Voilà! You just created a new signed certificate from the old ones.
Generalizing even further to databases
Yes, you can go bigger than certificates.
For example, take a database signed by some reputative entity and make a claim based on the information it contains. The ZK program does the same query, verifies the information, and then verifies your claim.
Here you go, you got a proof of a claim based on a signed database, without exposing the database itself.
The idea can be further expanded, for querying data from several databases. Actually, it would work for any signed data.
The only problem is that the current ZK technology doesn’t function well with big data or complicated computations, and you may end up in a state where the proof takes a very long time to make.
Application to proof of humanity
“On the Internet, nobody knows you’re a dog,” says the famous cartoon. Nowadays it’s even worse, on the Internet, nobody knows if you’re a bot or an AI or just one person pretending to be a million people.
This problem can create quite a damage. Let’s look at the example of Gitcoin.
Gitcoin is a project that gives funds to open-source projects based on voting. People vote by donating money to their favorite projects, and in the end, an additional pool of donations from big organizations is spread among the projects based on how much the users donated to each project.
Gitcoin uses something called “quadratic voting”, which basically means that it’s more important how many people donated to you than how much each of them donated.
This worked well for a while, till projects started to cheat and launched Sybill attacks. In a Sybil attack, one person creates thousands of bots, each donates 1$ to their project, making it seem like the project has many supporters though in practice it had very little.
The situation got so bad that in Round 12 of Gitcoin 27.9% of the users were flagged as bots, and who knows how many they missed?
To mitigate things Gitcoin Passport was launched. With Gitcoin Passport you collect signed certificates (they call it stamps) from all kinds of sources and then get a “humanity score” based on all the certificates you collected.
This is a good approach for proof of humanity, where you don’t trust one method or one entity but rather distribute your trust. The main issue with this approach is that every time you want to prove you are human you have to show all your certificates, and that’s just terrible for privacy.

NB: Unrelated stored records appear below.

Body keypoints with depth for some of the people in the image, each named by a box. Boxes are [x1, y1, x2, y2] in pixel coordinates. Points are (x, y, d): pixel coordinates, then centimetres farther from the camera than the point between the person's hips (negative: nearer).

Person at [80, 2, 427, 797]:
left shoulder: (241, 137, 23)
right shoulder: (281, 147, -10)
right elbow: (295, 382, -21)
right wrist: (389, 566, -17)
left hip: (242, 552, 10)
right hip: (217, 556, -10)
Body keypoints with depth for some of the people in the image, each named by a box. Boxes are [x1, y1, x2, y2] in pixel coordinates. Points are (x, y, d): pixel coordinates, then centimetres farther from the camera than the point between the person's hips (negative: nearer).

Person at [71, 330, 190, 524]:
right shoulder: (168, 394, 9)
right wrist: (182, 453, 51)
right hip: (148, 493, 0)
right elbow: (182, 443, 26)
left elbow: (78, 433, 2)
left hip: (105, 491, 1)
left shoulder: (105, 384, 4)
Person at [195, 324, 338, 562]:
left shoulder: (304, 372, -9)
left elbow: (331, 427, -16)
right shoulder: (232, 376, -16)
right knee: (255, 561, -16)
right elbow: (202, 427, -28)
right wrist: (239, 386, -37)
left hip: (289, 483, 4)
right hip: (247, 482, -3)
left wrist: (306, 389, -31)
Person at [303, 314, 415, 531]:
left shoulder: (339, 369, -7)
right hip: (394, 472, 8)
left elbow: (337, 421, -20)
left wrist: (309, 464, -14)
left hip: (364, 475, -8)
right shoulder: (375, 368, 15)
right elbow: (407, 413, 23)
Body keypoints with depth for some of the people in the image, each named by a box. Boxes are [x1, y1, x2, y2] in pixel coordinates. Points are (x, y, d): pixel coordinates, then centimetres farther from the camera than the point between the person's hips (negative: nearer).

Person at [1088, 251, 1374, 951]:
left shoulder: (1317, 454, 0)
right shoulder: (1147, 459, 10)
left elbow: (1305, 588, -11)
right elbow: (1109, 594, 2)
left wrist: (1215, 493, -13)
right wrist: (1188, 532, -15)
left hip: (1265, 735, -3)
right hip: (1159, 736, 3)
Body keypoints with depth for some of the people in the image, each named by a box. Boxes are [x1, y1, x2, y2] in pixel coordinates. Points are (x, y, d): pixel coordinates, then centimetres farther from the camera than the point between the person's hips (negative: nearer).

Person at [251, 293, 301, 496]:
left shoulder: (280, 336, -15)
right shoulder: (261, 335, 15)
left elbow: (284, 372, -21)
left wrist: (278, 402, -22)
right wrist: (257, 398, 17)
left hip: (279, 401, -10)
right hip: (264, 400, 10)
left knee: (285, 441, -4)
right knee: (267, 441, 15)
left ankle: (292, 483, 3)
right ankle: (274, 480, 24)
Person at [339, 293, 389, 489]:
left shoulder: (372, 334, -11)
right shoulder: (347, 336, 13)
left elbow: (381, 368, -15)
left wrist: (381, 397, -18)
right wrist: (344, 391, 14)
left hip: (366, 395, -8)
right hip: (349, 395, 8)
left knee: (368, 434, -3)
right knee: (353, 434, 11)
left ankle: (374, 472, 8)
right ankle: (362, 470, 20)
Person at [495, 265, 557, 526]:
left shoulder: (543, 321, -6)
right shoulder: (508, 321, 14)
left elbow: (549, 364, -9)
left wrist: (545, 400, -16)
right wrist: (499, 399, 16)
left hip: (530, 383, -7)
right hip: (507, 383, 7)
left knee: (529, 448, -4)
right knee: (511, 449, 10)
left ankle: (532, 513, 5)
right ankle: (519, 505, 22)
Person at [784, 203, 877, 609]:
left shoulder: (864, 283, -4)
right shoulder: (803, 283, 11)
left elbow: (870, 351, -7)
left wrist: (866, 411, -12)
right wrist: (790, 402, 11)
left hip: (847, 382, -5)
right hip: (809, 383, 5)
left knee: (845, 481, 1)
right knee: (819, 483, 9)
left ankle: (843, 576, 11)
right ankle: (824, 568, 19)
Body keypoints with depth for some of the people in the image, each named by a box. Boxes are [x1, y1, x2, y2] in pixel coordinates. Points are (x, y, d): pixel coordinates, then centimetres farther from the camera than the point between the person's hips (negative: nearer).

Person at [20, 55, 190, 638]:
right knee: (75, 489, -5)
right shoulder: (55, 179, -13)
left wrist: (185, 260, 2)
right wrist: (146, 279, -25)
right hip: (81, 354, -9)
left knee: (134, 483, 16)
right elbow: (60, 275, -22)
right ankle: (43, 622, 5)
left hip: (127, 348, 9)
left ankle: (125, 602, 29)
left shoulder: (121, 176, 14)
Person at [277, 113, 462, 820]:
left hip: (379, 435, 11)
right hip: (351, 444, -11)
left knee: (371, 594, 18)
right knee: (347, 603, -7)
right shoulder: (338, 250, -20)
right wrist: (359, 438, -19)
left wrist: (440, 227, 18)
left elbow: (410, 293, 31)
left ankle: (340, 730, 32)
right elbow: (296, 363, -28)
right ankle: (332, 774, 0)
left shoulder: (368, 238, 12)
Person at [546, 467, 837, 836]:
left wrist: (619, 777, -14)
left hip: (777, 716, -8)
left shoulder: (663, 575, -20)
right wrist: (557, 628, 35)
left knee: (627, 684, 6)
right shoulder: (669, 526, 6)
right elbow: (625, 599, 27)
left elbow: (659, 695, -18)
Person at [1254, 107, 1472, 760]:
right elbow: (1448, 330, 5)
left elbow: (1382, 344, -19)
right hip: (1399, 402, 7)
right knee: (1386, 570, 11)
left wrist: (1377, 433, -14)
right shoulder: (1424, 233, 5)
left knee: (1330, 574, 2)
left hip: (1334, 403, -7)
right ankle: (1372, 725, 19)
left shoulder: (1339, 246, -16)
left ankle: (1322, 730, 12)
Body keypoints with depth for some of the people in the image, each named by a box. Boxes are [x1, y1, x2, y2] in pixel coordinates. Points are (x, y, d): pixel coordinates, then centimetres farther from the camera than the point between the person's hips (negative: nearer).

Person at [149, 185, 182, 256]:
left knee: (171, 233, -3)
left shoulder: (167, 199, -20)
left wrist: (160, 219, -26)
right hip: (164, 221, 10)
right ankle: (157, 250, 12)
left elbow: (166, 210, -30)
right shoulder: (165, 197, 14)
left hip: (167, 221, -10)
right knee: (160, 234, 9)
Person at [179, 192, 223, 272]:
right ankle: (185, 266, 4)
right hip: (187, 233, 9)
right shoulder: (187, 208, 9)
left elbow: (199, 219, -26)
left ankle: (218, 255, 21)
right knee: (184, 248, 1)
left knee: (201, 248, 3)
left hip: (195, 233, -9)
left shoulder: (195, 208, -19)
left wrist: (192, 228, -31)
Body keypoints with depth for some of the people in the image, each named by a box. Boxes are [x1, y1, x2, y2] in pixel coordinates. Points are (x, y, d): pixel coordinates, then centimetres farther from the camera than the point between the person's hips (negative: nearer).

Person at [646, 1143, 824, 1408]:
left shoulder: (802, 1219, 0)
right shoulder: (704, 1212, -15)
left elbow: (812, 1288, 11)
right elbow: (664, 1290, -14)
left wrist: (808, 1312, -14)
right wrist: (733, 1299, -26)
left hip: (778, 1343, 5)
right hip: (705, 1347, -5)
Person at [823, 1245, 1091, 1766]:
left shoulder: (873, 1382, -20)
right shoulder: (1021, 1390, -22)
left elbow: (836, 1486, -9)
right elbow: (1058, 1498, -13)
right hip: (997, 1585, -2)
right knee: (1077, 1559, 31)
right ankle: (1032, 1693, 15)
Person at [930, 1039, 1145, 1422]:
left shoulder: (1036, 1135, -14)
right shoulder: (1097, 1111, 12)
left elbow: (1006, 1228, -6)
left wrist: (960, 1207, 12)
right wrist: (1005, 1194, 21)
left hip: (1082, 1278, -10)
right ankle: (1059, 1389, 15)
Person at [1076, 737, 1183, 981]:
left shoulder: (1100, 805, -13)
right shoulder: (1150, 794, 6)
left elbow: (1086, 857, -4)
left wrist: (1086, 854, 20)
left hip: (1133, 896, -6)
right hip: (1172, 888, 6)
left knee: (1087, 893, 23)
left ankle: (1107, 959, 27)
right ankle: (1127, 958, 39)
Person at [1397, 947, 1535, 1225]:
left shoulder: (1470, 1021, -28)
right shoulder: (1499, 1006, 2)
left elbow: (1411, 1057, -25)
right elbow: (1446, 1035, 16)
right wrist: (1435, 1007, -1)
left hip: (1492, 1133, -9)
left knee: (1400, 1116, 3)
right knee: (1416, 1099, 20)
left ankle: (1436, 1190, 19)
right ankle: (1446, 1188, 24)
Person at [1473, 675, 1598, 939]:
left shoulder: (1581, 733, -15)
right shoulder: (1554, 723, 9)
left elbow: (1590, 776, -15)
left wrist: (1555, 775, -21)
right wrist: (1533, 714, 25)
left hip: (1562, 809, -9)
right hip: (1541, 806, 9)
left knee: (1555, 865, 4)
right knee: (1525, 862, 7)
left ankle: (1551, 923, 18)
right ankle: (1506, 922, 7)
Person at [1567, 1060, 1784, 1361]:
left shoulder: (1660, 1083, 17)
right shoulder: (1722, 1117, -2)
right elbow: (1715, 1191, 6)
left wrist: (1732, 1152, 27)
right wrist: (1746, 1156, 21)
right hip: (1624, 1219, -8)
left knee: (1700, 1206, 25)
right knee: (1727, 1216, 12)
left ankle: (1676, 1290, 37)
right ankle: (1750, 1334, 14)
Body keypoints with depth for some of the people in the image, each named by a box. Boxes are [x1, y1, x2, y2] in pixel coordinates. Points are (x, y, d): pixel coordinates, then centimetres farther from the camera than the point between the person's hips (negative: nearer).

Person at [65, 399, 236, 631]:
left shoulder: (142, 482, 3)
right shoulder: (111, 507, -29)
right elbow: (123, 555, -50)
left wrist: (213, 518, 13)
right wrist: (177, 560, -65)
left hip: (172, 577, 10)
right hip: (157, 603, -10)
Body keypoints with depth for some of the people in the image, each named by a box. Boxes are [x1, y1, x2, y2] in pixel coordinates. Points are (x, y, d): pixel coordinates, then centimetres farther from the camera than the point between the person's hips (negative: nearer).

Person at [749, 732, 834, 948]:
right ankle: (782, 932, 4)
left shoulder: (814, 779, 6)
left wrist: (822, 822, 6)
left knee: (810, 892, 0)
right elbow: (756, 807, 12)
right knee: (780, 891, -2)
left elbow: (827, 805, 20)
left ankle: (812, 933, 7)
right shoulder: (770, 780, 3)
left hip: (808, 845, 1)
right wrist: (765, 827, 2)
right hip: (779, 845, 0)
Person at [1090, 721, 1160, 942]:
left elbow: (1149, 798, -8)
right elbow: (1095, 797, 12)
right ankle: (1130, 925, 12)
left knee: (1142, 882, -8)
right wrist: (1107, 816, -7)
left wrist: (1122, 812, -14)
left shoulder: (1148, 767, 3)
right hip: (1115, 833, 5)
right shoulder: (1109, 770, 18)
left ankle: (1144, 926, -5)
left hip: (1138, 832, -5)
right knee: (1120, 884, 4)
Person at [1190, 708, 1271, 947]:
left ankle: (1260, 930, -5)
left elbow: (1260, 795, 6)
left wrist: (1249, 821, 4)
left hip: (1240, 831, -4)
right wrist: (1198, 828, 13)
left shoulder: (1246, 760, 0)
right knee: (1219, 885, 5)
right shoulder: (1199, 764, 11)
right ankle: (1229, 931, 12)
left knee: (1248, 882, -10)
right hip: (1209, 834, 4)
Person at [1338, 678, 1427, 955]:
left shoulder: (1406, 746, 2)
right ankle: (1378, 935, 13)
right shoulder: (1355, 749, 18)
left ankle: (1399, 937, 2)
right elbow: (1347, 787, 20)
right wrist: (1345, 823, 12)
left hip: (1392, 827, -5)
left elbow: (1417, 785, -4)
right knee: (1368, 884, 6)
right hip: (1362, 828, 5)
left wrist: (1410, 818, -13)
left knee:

This can be solved easily with ZK proofs. We even made a proof-of-concept below that does that!
How it work in practice? Safecat + Noir example
Noir is a well-known ZK programming language by Aztec, while Safecat is a simple CLI tool meant for experimentation.
In this example, I generated with Safecat a data set of entities and signed certificates of humanity. Two of the entities, Einstein and Euclid (I went funny with the names), signed a certificate claiming another entity, Satoshi (funnnny!), is a human, including its date of birth.
The set of trusted entities is put into a Merkle tree and is represented by the Merkle root.
Then we build a Noir program that does the following. It gets the two signed certificates (as private input), and the hash path proving the signers are in the Merkle tree (also as a private input). It verifies that these certificates were indeed signed for Satoshi and that they are still not expired.
See the full details here.
The program is quite unelegant, but don’t let it influence your opinion about Noir or zk programming! This is really my fault more than anything.
The program is based on the certificates having EdDSA signatures using Baby Jubjub, which is what Noir likes. It makes everything a bit simple to implement and faster to prove and verify.
Can you already do a similar thing now to something like Gitcoin Passport? Emphatically yes! It would help though if the signatures in the pass would be in a format Noir likes, but is not crucial.